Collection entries
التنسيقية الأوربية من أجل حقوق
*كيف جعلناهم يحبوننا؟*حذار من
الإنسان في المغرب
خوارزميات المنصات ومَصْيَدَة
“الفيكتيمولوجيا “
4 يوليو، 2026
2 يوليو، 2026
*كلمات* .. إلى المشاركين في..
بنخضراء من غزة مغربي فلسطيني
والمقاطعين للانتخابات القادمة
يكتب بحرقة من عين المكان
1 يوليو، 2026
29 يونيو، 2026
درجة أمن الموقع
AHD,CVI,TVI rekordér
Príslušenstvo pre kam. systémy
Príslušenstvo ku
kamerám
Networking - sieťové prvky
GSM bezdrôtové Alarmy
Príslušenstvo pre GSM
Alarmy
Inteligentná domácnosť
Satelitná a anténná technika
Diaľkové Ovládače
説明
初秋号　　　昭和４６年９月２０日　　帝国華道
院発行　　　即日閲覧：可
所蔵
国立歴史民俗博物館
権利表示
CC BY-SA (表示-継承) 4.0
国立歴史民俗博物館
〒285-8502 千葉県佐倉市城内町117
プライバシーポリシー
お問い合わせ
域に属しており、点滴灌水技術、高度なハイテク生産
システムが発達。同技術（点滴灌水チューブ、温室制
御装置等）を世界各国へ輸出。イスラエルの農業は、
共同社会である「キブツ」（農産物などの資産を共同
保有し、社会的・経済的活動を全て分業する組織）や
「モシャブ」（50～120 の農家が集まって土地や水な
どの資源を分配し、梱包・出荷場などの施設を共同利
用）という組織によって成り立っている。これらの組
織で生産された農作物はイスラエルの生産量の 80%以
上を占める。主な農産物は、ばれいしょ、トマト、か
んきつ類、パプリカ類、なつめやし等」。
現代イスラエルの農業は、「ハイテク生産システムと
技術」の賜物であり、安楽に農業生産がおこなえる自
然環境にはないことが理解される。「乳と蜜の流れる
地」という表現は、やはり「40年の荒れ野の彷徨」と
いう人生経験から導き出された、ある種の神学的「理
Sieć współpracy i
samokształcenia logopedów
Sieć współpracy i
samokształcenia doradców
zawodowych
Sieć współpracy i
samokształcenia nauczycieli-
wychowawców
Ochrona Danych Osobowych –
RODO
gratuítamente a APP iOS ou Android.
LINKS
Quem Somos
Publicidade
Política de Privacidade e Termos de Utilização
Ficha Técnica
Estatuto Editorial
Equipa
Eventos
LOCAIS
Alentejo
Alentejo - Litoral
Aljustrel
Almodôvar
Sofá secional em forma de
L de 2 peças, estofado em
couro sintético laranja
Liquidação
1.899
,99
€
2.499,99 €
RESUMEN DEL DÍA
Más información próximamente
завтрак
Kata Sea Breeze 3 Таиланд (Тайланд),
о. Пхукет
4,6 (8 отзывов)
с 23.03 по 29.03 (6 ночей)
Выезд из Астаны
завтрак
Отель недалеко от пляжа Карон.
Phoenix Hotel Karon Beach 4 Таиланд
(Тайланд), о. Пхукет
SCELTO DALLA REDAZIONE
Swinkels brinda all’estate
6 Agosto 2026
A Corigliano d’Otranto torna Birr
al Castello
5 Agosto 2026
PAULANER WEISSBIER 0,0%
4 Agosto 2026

ACTIVITY:
Each record must be copied out exactly and in full.

SOLUTION TO THE PROBLEM:
التنسيقية الأوربية من أجل حقوق
*كيف جعلناهم يحبوننا؟*حذار من
الإنسان في المغرب
خوارزميات المنصات ومَصْيَدَة
“الفيكتيمولوجيا “
4 يوليو، 2026
2 يوليو، 2026
*كلمات* .. إلى المشاركين في..
بنخضراء من غزة مغربي فلسطيني
والمقاطعين للانتخابات القادمة
يكتب بحرقة من عين المكان
1 يوليو، 2026
29 يونيو، 2026
درجة أمن الموقع
AHD,CVI,TVI rekordér
Príslušenstvo pre kam. systémy
Príslušenstvo ku
kamerám
Networking - sieťové prvky
GSM bezdrôtové Alarmy
Príslušenstvo pre GSM
Alarmy
Inteligentná domácnosť
Satelitná a anténná technika
Diaľkové Ovládače
説明
初秋号　　　昭和４６年９月２０日　　帝国華道
院発行　　　即日閲覧：可
所蔵
国立歴史民俗博物館
権利表示
CC BY-SA (表示-継承) 4.0
国立歴史民俗博物館
〒285-8502 千葉県佐倉市城内町117
プライバシーポリシー
お問い合わせ
域に属しており、点滴灌水技術、高度なハイテク生産
システムが発達。同技術（点滴灌水チューブ、温室制
御装置等）を世界各国へ輸出。イスラエルの農業は、
共同社会である「キブツ」（農産物などの資産を共同
保有し、社会的・経済的活動を全て分業する組織）や
「モシャブ」（50～120 の農家が集まって土地や水な
どの資源を分配し、梱包・出荷場などの施設を共同利
用）という組織によって成り立っている。これらの組
織で生産された農作物はイスラエルの生産量の 80%以
上を占める。主な農産物は、ばれいしょ、トマト、か
んきつ類、パプリカ類、なつめやし等」。
現代イスラエルの農業は、「ハイテク生産システムと
技術」の賜物であり、安楽に農業生産がおこなえる自
然環境にはないことが理解される。「乳と蜜の流れる
地」という表現は、やはり「40年の荒れ野の彷徨」と
いう人生経験から導き出された、ある種の神学的「理
Sieć współpracy i
samokształcenia logopedów
Sieć współpracy i
samokształcenia doradców
zawodowych
Sieć współpracy i
samokształcenia nauczycieli-
wychowawców
Ochrona Danych Osobowych –
RODO
gratuítamente a APP iOS ou Android.
LINKS
Quem Somos
Publicidade
Política de Privacidade e Termos de Utilização
Ficha Técnica
Estatuto Editorial
Equipa
Eventos
LOCAIS
Alentejo
Alentejo - Litoral
Aljustrel
Almodôvar
Sofá secional em forma de
L de 2 peças, estofado em
couro sintético laranja
Liquidação
1.899
,99
€
2.499,99 €
RESUMEN DEL DÍA
Más información próximamente
завтрак
Kata Sea Breeze 3 Таиланд (Тайланд),
о. Пхукет
4,6 (8 отзывов)
с 23.03 по 29.03 (6 ночей)
Выезд из Астаны
завтрак
Отель недалеко от пляжа Карон.
Phoenix Hotel Karon Beach 4 Таиланд
(Тайланд), о. Пхукет
SCELTO DALLA REDAZIONE
Swinkels brinda all’estate
6 Agosto 2026
A Corigliano d’Otranto torna Birr
al Castello
5 Agosto 2026
PAULANER WEISSBIER 0,0%
4 Agosto 2026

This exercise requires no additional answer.